Tempest in the Highlands
The writing team known as May McGoldrick returns with the third volume of the Scottish Relic Trilogy, Tempest in the Highlands.
Miranda MacDonald is carrying a heavy burden. Her mother, Murine, was endowed with second sight thanks to a power-enhancing rune stone she holds, and a wicked privateer will do anything to lay his hands on it and finally claim the untold power it contains. But his luck is quickly fading; Ralph Evers, having killed Miranda’s father, is closing in on Miranda’s ill mother, and he doesn’t care who he has to eliminate to get the final runes that will give him untold power. Murine passes before he can find them, and Miranda takes charge of both the stones and her destiny, following her mother’s last premonition to the deck of a sea captain whom she must save, all the while dealing with her inherited visions.

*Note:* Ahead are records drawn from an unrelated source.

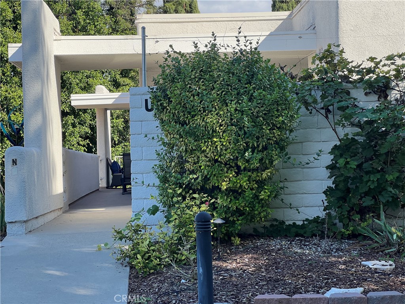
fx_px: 901
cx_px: 202
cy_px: 152
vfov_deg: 19.1
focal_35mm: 77
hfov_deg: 25.3
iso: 32
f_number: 2.8
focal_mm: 9
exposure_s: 1/283
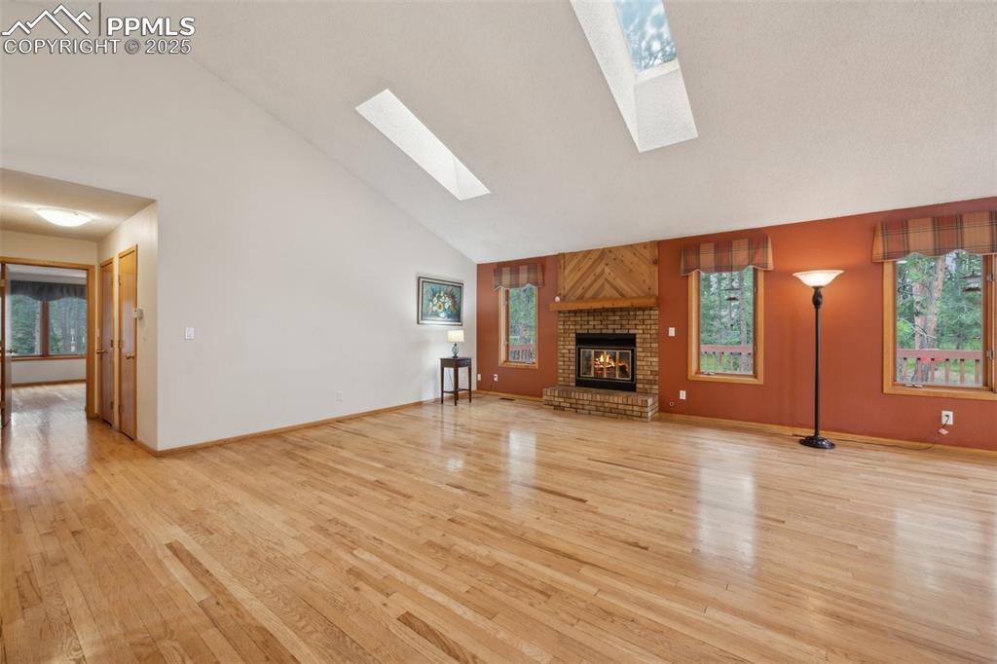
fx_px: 388
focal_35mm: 14
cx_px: 498
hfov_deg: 104.3
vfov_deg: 81.2
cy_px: 332
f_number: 9
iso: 100
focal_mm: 14
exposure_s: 1.3
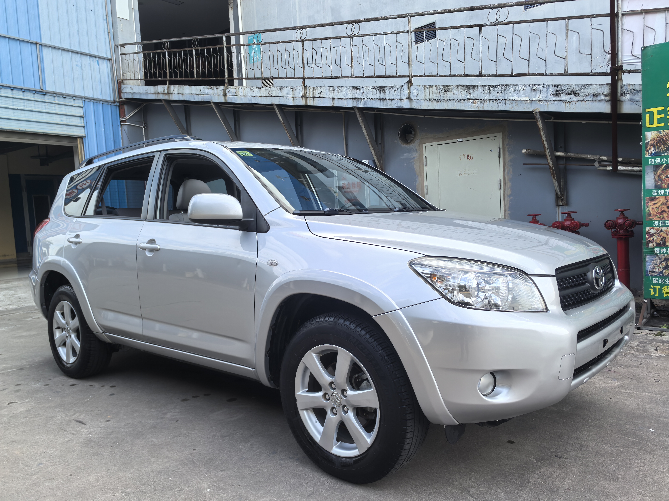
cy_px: 250
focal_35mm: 27
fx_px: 522
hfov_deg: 65.3
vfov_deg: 51.4
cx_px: 334
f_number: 2
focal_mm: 5.75
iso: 50
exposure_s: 1/668
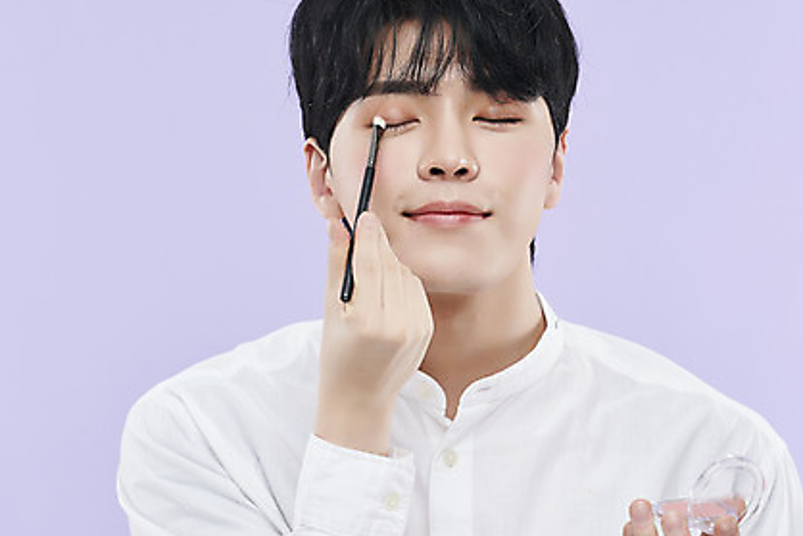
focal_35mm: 208
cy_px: 219
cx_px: 287
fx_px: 4641
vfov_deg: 6.6
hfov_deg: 9.9
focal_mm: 145
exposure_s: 1/125
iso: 31
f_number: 8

Rob “Hawk” Hawkins is on a mission from King Henry. Well aware of the warmongering antics of Sir Ralph Evers, who has raised an army and gone rogue, Henry has ordered Rob to kill Evers on sight before he further complicates matters with the Scottish king. Rob knows that Miranda holds the key to Evers’ rampage and sails to find ger, but in the middle of the search his ship runs aground, and Hawkins’ life is saved by the cabin boy Gavin. Little does he know that Gavin is Miranda – though he soon gets a clue after seeing Gavin skinny-dipping. The twosome bond and spark up a romance, but will they manage to escape their desolate paradise and put down Evers for once and all?
Tempest in the Highlands is a somewhat lighter book than its predecessor, with a lot of sparkling wit and banter between Hawk and Miranda, even though the stakes get even more deadly and some pretty extreme foes arise to defeat them. Both characters have a wicked sense of humor and meet with a great deal of adventure within the short confines of this novella. If the previous book was an exploration of gothic melodrama, this one feels like an inversion of Treasure Island, with more romance, sex and Celtic mysticism. Here there be giants. Literally. And also invisible, undead warriors.
This story also reverses a number of problems I had with the previous book; our main villain arrives much earlier in the narrative as do the heroes and heroines of the previous volumes. Hawk and Miranda’s tale also gives resolution to the storyline about the powers plaguing Kenna and Innes from the previous volumes in a way that beguiles one into wanting to go back to read their stories.
Miranda is an excellent heroine – capable and dryly witty, caring but determined. Hawk, also determined, capable and occasionally sardonic, is her match in every way and comes to respect her while wishing to keep her safe. They have a relationship that builds well throughout the story from friendship thanks to her cross-dressing, and it’s fitting that their main conflict involves his inability to believe in the magic she experiences on a daily basis.
The narrative suffers a bit from its compact nature in the first quarter of the book. Months shoot by from chapter to chapter jarringly, and the shorthand that informs us of this feels a bit clunky. Also, after causing so much misery and being such a dangerous foe, the resolution to Evers’ evilness could have been expanded upon a little.
But overall, Tempest in the Highlands is an excellent adventure yarn with a couple that’s worth rooting for and provides a conclusion to the Scottish Relic trilogy and its three heroines in a way that feels worthwhile and satisfying.